In text mining data structures tend to be more complex (e.g. phrase structures) than in bioinformatics so interoperability, which guarantees data type compatibility as implemented in U-Compare, is required to create text mining workflows easily. With text mining workflows simplified, users would naturally seek integration of text mining workflows with other bioinformatics resources. Taverna (Hull et al., 2006) is a generic workflow construction system widely used in bioinformatics. We have developed mechanisms that allow users to embed any U-Compare workflow in a Taverna workflow. As U-Compare is designed to facilitate the construction of text mining workflows, it is far simpler to expose a complete U-Compare workflow to Taverna than to construct the equivalent workflow from individual components within Taverna, which lacks text mining specific data structures. It is therefore the easiest way to add text mining functionality to Taverna.

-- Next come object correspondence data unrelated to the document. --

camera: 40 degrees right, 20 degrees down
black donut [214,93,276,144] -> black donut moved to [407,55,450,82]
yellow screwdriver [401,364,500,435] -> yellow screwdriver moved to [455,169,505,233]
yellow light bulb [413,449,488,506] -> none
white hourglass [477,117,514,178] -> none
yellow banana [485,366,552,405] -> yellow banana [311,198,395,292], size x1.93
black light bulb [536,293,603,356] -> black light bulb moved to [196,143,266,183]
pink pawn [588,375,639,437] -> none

The U-Compare system itself is a stand-alone application. In this platform, users can create a workflow from the components in the repository, or any third-party UIMA components, in an easy drag-and-drop manner and compare, evaluate and visualize the workflow results. The entire system can be started by a single mouse click in the U-Compare website. Workflows can also be executed via the command line without the GUI based platform.
Taverna plugin The U-Compare Taverna plugin works with Taverna version 2.1.0. The user must specify two options: the U-Compare workflow to embed and a post-processing Beanshell script with proper I/O ports to appropriately reformat the output for further processes in Taverna. This post-processing script is executed as the final UIMA component in the U-Compare workflow. UIMA and U-Compare APIs can be used in the script. Upon running the Taverna workflow the U-Compare application starts and runs the specified text mining workflow automatically, then shows U-Compare GUIs such as statistics and visualizations of generated annotations. This plugin is implemented to download, install and update U-Compare automatically. Users are only required to install the plugin from the Taverna's menu by inputting the plugin URL. As running GUIs can be demanding when processing a large number of documents this plugin is mainly for testing and analyzing with results visualization.

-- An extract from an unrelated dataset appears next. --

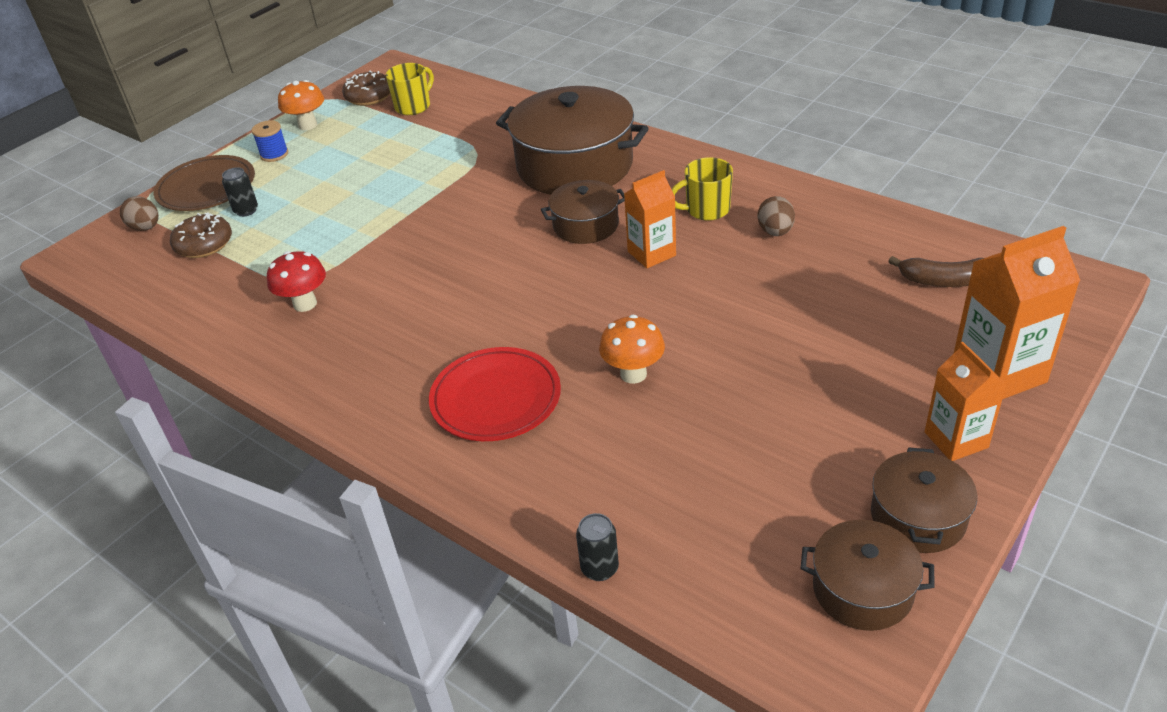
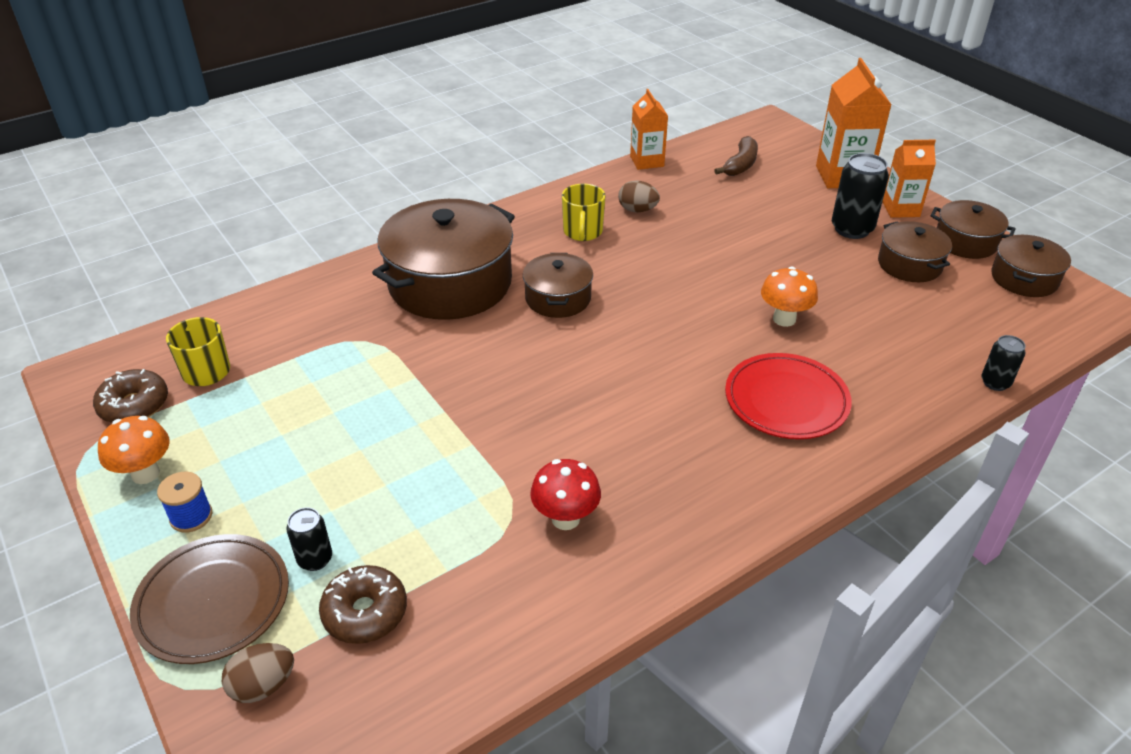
camera: 75 degrees left, 0 degrees up
orange carton [624,170,676,268] -> orange carton moved to [630,89,668,170]
none -> black can [832,153,889,239]
none -> brown pot [878,221,952,282]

Users can deploy two modes of workflow inputs to the U-Compare Taverna plugin. In the typical mode, the U-Compare workflow takes a collection reader as input, generates a list of annotated documents as output. We have also implemented another mode to link specifically with Taverna where the input is not the collection reader but instead a list of String (depth 1) which is passed to the ‘input_text’ port of the U-Compare plugin.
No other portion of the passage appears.